Is my best bet to hone physical skills, such as carpentry, basket weaving, farming? Or is letting go of the need for possessions, comfort and wealth a better avenue for providing an emotional shield? People can live through a lot. Genocide killed a million Rwandans, but people still live in Rwanda. People still have children in war torn countries, and I imagine they still laugh, cry, and do all those things that humans do.

Is the worst thing the fear? The fear of what environmental disaster will look like? The fear of what WW3 could be? The concern for what a life would be like without institutional freedom. Would there still be private freedom? Freedom inside my brain? Inside my heart?

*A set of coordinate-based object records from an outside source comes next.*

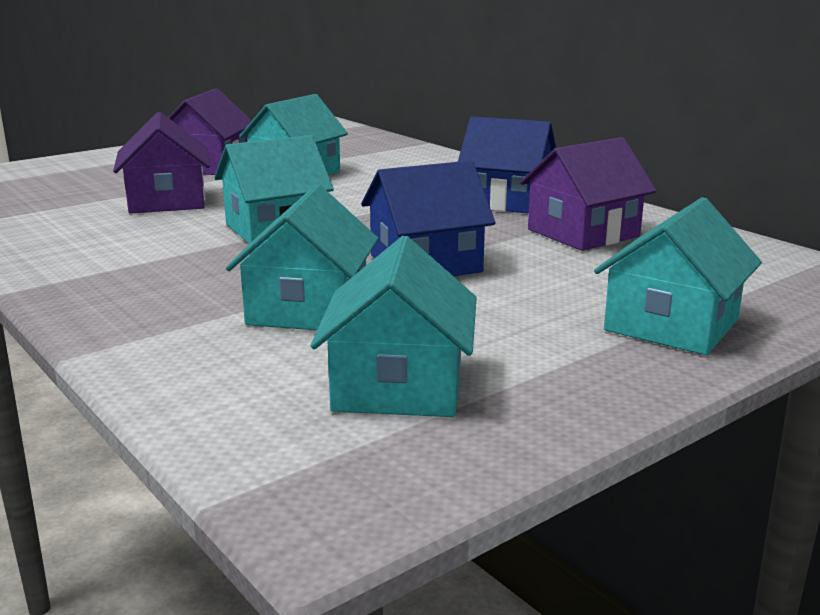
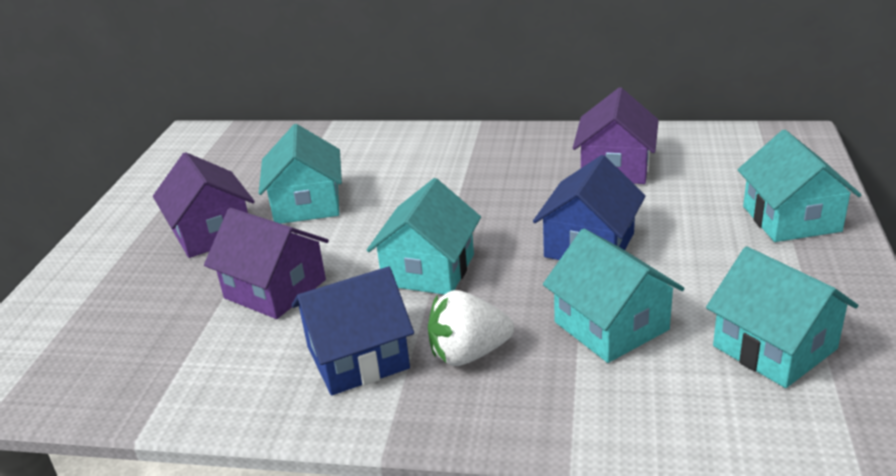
camera: 40 degrees left, 10 degrees up
blue house [458,116,556,214] -> blue house moved to [291,267,414,395]
none -> white strawberry [428,290,514,366]

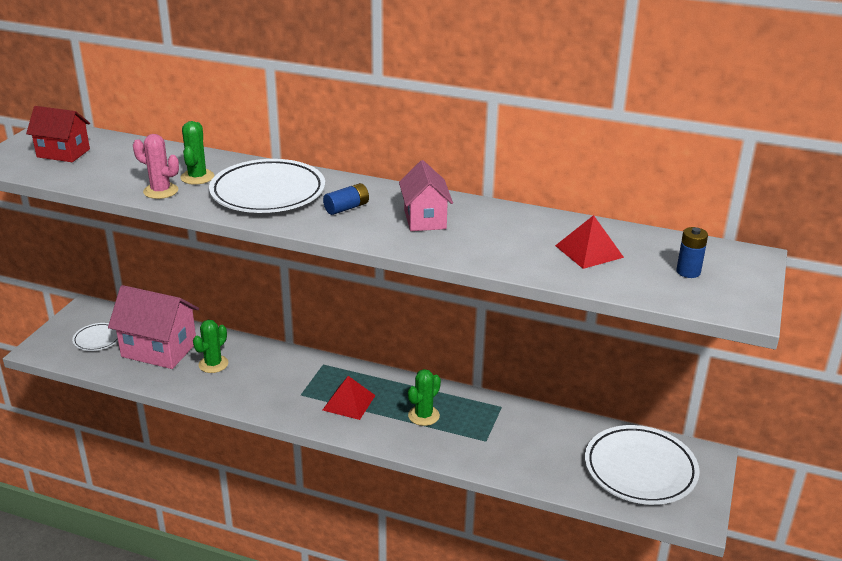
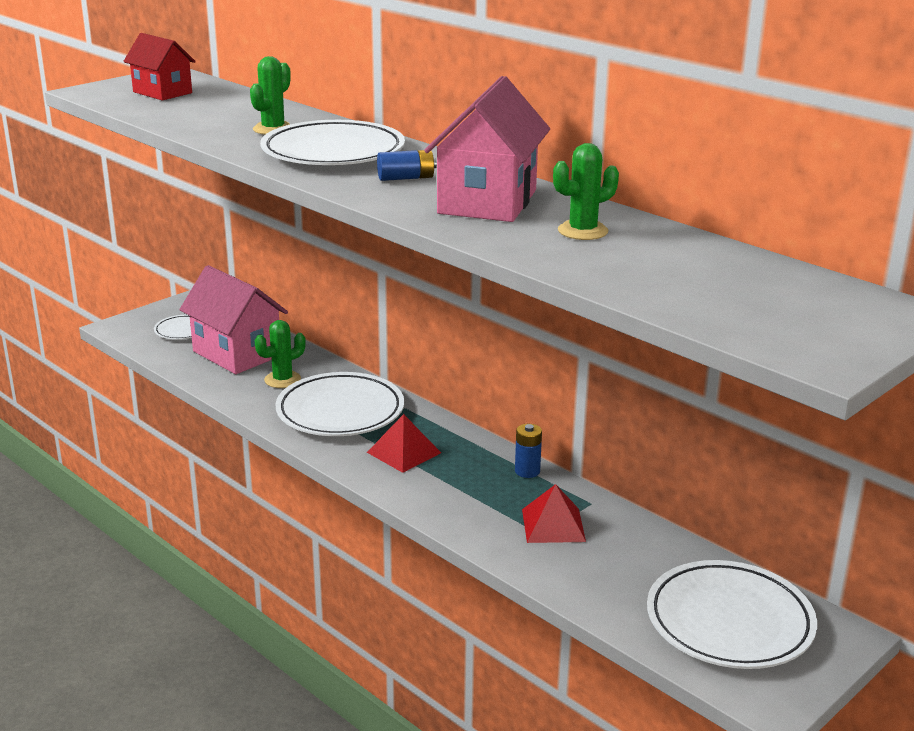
camera: 25 degrees right, 5 degrees down
pink cactus [133,134,179,199] -> none
pink house [399,160,453,231] -> pink house [424,76,550,222], size x1.60
green cactus [408,369,441,426] -> green cactus moved to [553,143,619,240]
red pyramid [555,215,624,269] -> red pyramid moved to [522,484,586,543]
blue battery [676,227,708,278] -> blue battery moved to [515,424,542,478]
none -> white plate [275,372,404,436]

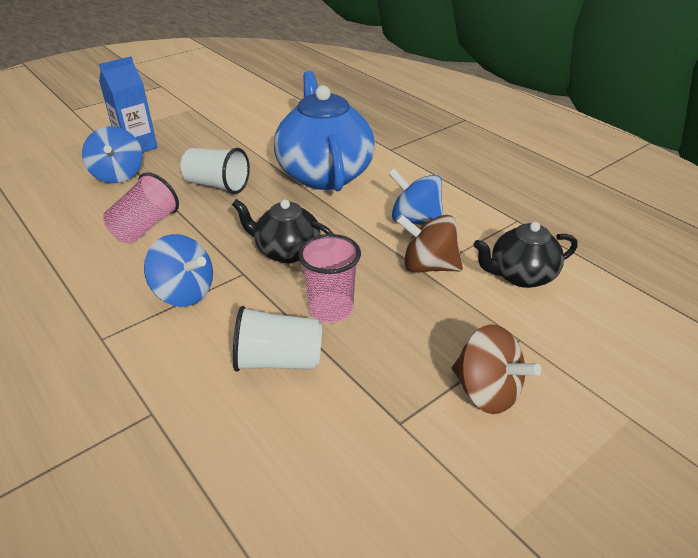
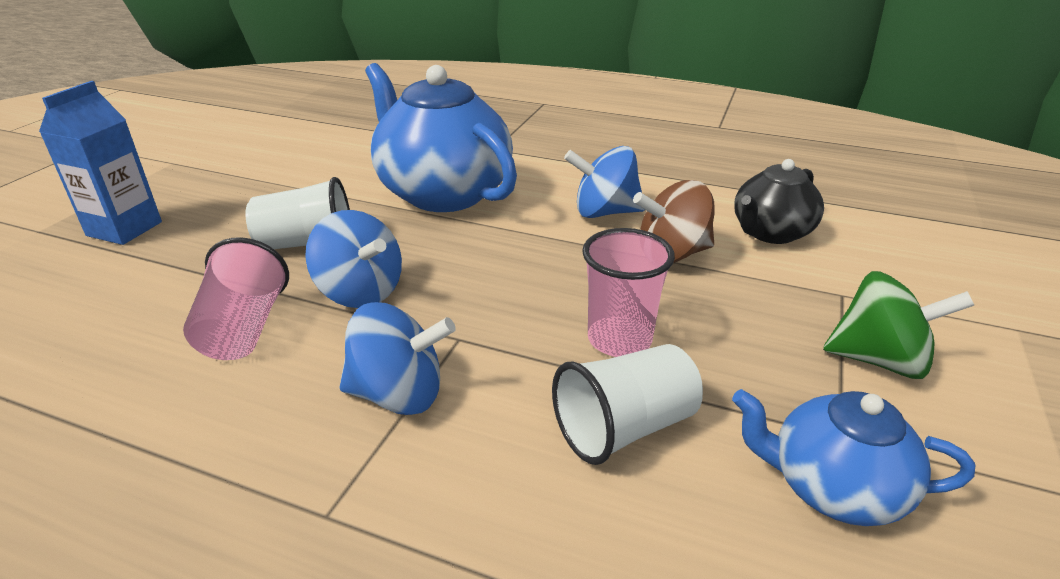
camera: 30 degrees left, 5 degrees down
blue spinning top [82,126,142,183] -> blue spinning top moved to [305,210,402,308]
black teapot [232,199,334,263] -> none
brown spinning top [452,325,542,414] -> green spinning top [823,271,974,379]
none -> blue teapot [732,389,975,526]

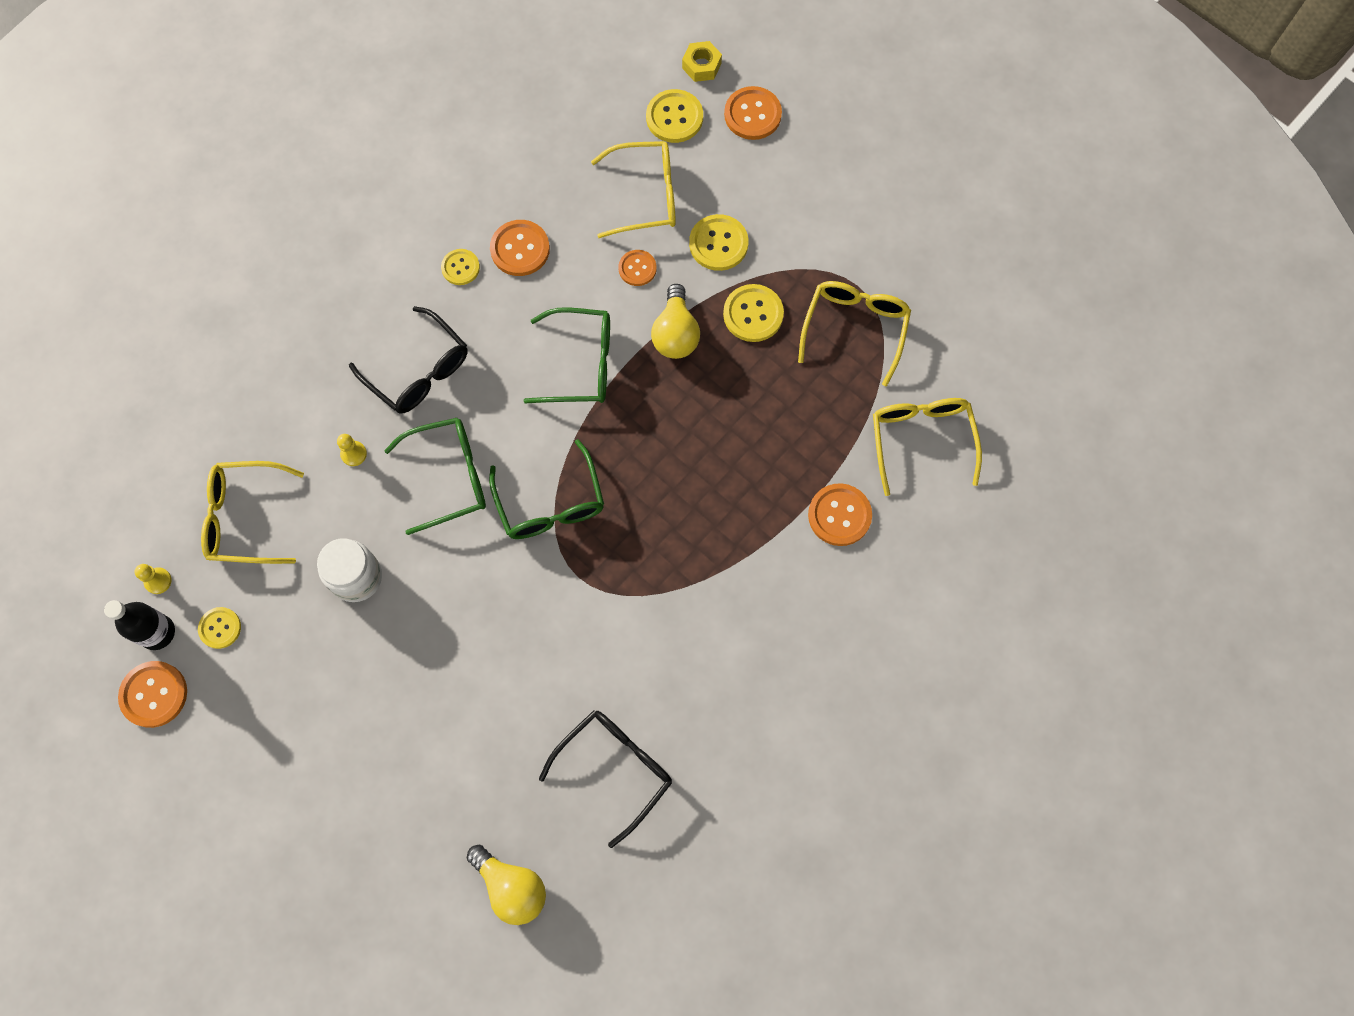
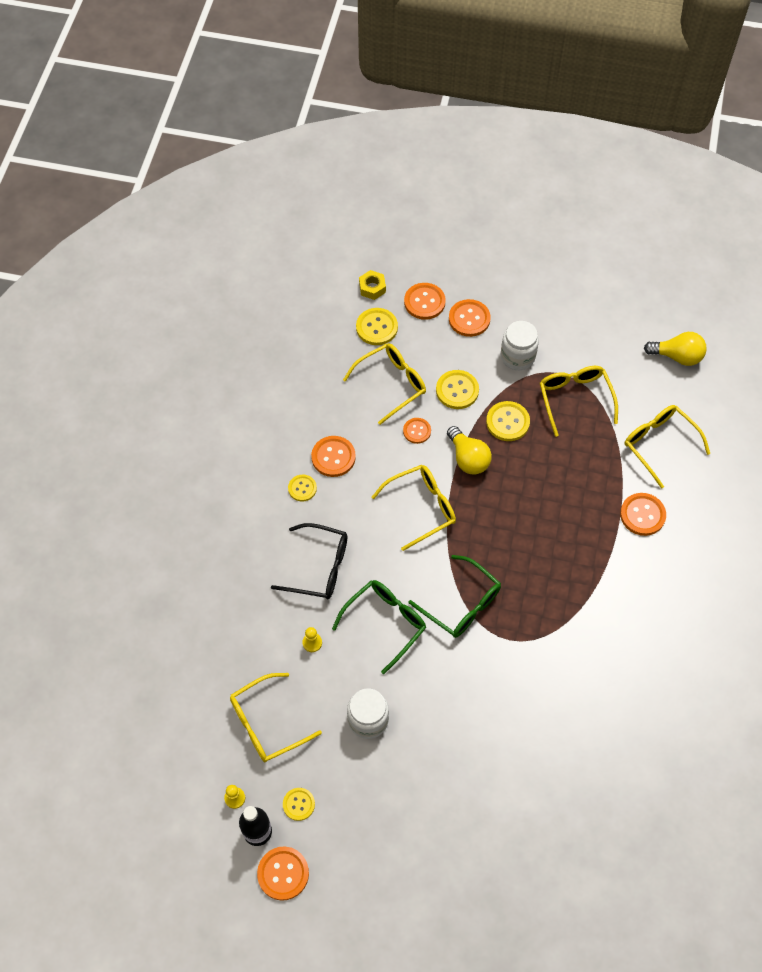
camera: 30 degrees left, 10 degrees down
yellow light bulb [467,845,546,925] -> yellow light bulb moved to [644,332,707,366]
green glasses [523,307,610,403] -> yellow glasses [372,465,456,551]
black glasses [539,710,672,848] -> none
none -> orange button [449,299,491,337]
none -> white jar [501,321,539,370]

I really want to let all these thoughts go. They don't make me happy. They don't prepare me. They don't really help me. But they interest me.

Could I stop feeling compelled to read international news, or follow national politics? Could I live in the moment like a child, and yet still do a competent job of being an adult? What does being a competent adult require? Any ideas here? Are we supposed to stay in jobs we don't love to earn more money than we really need? If I earn less than I'm capable of, have I wasted talent? If I'm less happy than I could be, have I wasted time?

Who is suppoesed to teach me how to live?